Cuomo To Flood The Subways With 500 Cops To Stop Farebeaters
June 17, 2019, 5:57 p.m.
The 500 cops will be deployed to 50 bus stops and 50 subway stations that are 'hotspots' fore fare evasion.

For months, the NYPD and the MTA have been cracking down on fare evaders on New York City’s subways and buses. On Monday, Governor Andrew Cuomo announced that 500 NYPD, MTA, and Bridge and Tunnel officers will soon be taken off their current beats and assigned to 100 different farebeating “hotspots” across town.
“More and more people are evading the fare and getting on the trains without paying, or the buses without paying,” Cuomo told reporters at a press conference, claiming that farebeaters were costing the MTA more than $240 million each year. “That is not only a legal violation, it’s unfair to everyone.”
Late last year, as it projected a $1 billion budget shortfall, the MTA said it had lost around $215 million from fare evasion according to its own internal surveys, and New York City Transit President Andy Byford partially blamed Manhattan District Attorney Cy Vance’s decision to stop criminally prosecuting fare evaders. Over the first three months of 2019, summonses for farebeating doubled compared to the same time period in 2018—from 10,511 to 21,112, though arrests have decreased from 2,599 to 1,144.
Cuomo said that deterring fare evasion at 50 bus stops and 50 subway stations will be the “primary deployment” for the 200 MTA police officers, 200 NYPD officers, and 100 reassigned MTA bridge and tunnel officers, but a recent spate of violence against transit workers was another reason to put more cops in the system.
“We've had 2,300 harassment incidents of MTA employees, 100 assaults—stabbings, punching, violence against MTA employees,” Cuomo said. “We cannot allow it. They do not deserve it. They need more protection.”

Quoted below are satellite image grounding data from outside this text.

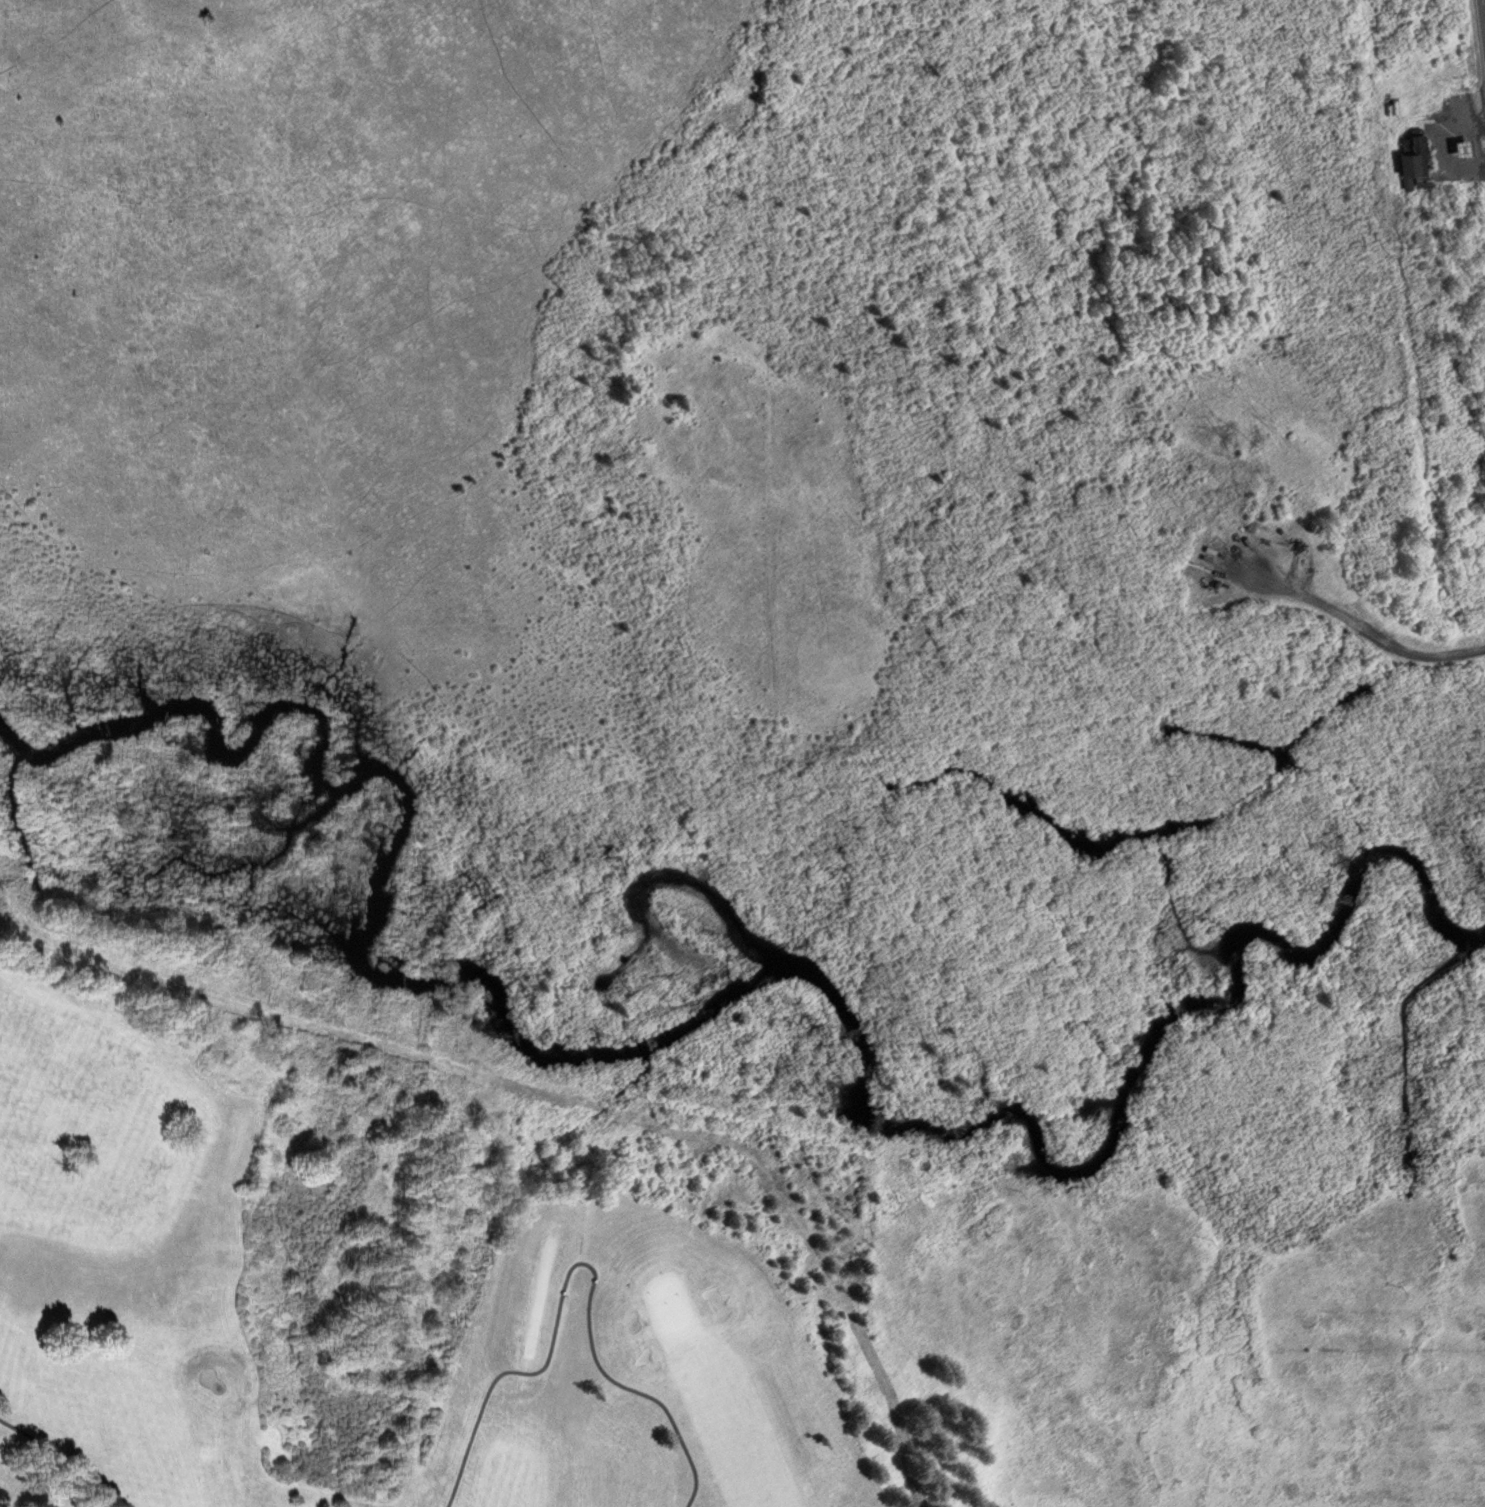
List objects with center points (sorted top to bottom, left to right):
road: (1483, 8)
road: (1443, 147)
building: (1410, 153)
road: (1357, 626)
river: (759, 961)
park: (116, 1266)
road: (581, 1266)
park: (635, 1376)
road: (52, 1452)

Critics argued that staffing up transit police to crackdown on fare evaders is missing the point. The Legal Aid Society called Cuomo’s announcement part of a “further criminalization of low-income New Yorkers,” and MTA board member and Community Service Society president David Jones said much of the problem of fare evasion stems from the authority’s own issues with malfunctioning equipment and the difficulty bus riders have in refilling their MetroCards.

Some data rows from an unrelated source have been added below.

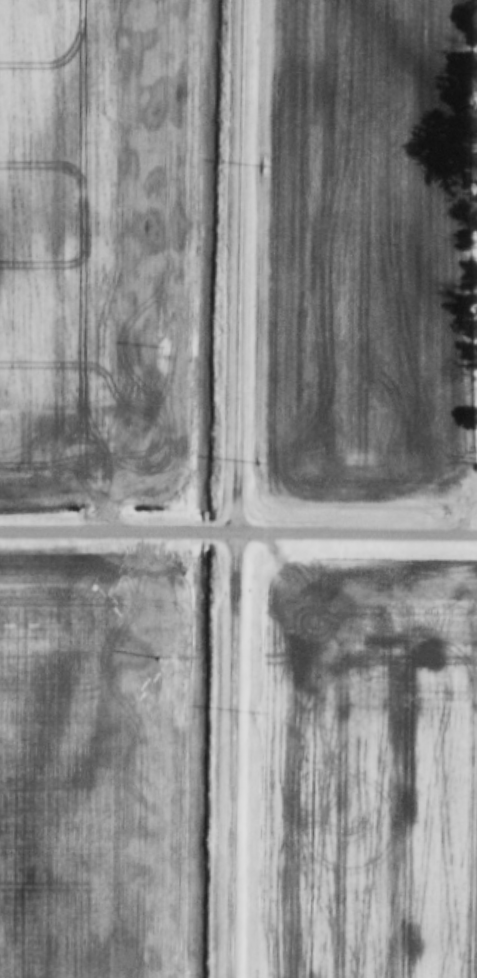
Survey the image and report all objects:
road: (226, 488)
road: (238, 532)

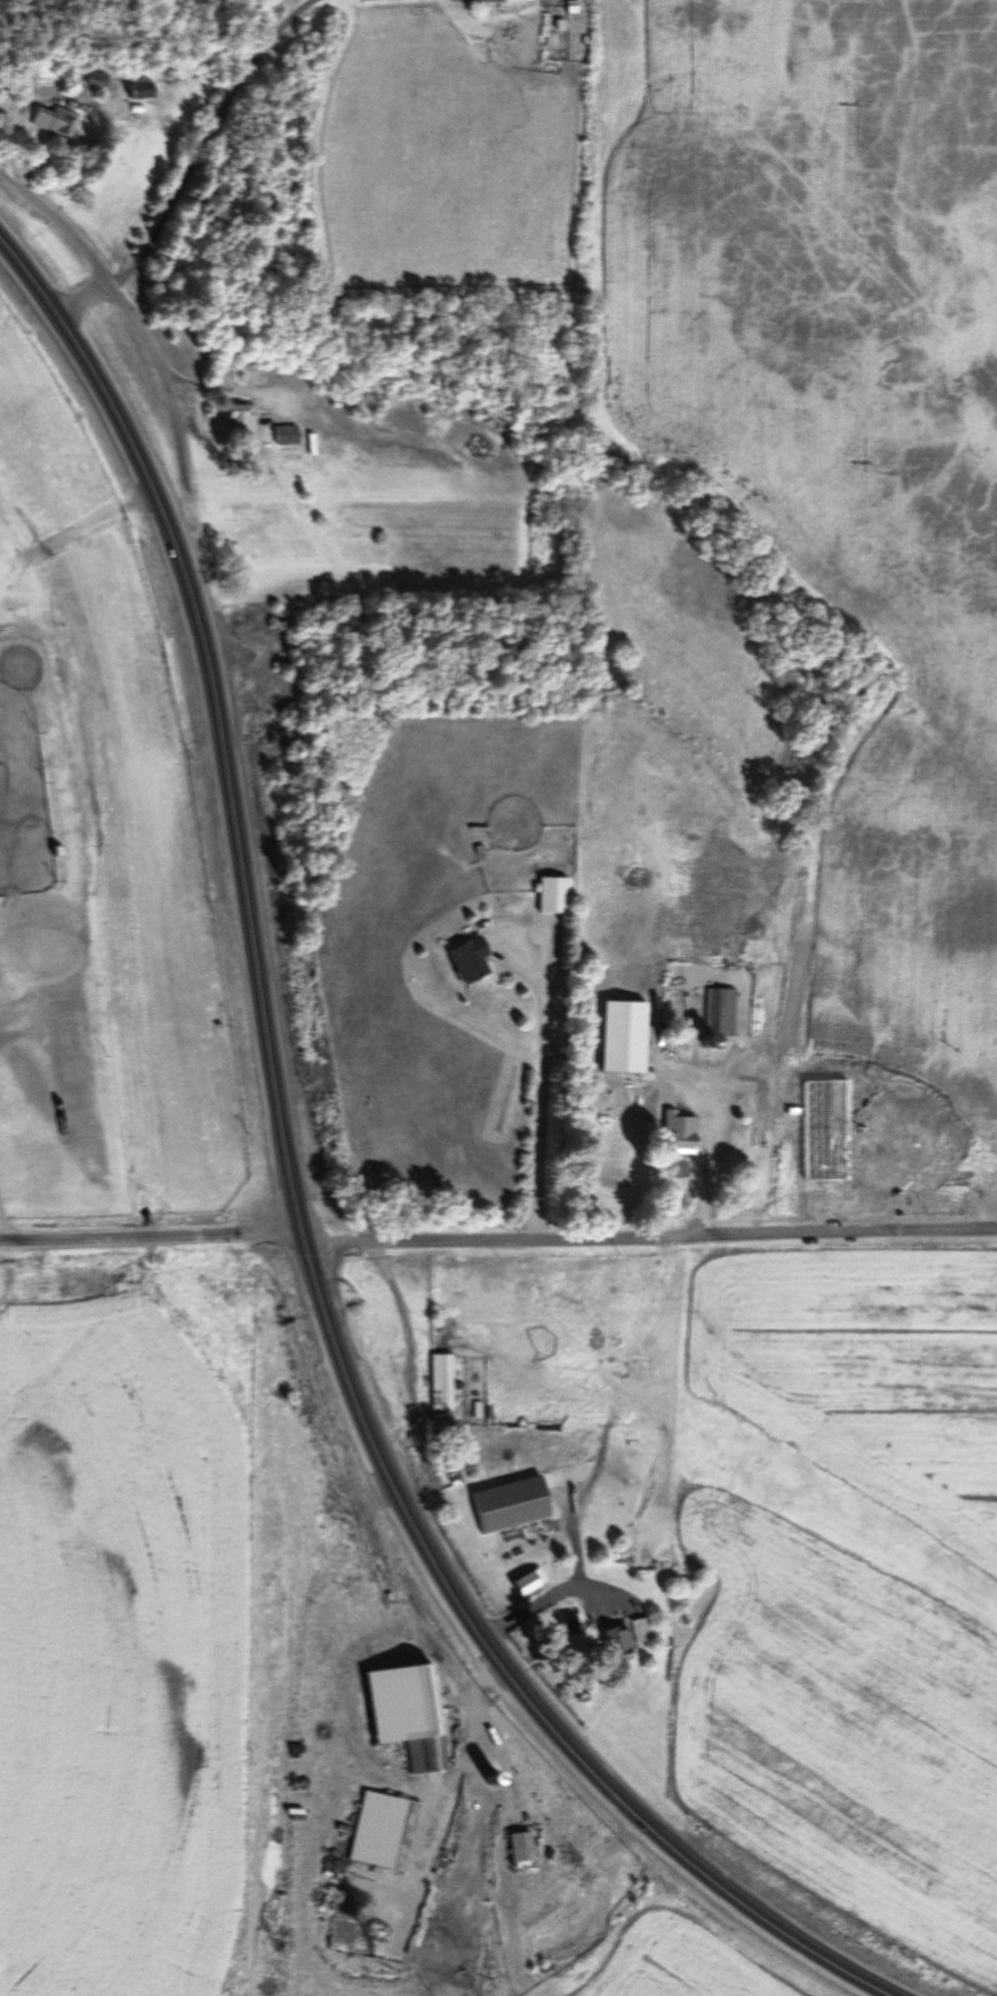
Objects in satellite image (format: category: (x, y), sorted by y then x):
building: (94, 79)
building: (139, 90)
building: (56, 121)
road: (209, 138)
road: (83, 298)
road: (129, 310)
building: (240, 417)
building: (288, 431)
building: (552, 895)
building: (469, 960)
building: (720, 1011)
building: (644, 1066)
building: (680, 1135)
road: (296, 1204)
road: (652, 1236)
road: (150, 1237)
building: (442, 1382)
building: (441, 1474)
building: (507, 1503)
building: (527, 1580)
road: (548, 1600)
building: (640, 1629)
building: (612, 1644)
building: (425, 1719)
building: (438, 1818)
building: (367, 1826)
building: (521, 1845)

“It's certainly not because everyone are evildoers. Many of these are economic problems that are starting to play out,” Jones said.
District Attorney Vance, who shared the stage with Cuomo during Monday’s announcement, emphasized the need for deterrence rather than criminal enforcement of farebeating, as the latter resulted in “expenditure of a lot of money for very little criminal justice benefit.”
After pointing out the need to be wary of the “racial disparity in prosecutions” for fare evasion, Vance noted that drivers who skip a toll are not subject to the same severe penalties.
“If you are an individual and you drive through an E-Z toll, you are not going to get arrested, you are going to get a ticket...If you are driving down the West Side highway at 65 miles an hour, you are not going to get arrested, you are going to get a ticket,” Vance said. “So, it is unclear to me why, as a matter of equity, if you commit a $2.75 theft, you should be prosecuted and, at the same time for that, incur thousands of dollars in cost, perhaps in each case that is prosecuted, to no material benefit that occurs in court that I can see.”
To that end, Vance said his office was giving $40 million to the MTA to come up with other ways of combating fare evasion, including stationing transit workers near exit gates in the subways, adding more surveillance cameras, designing better subway entrances, and reactivating those terrible, screeching gate alarms.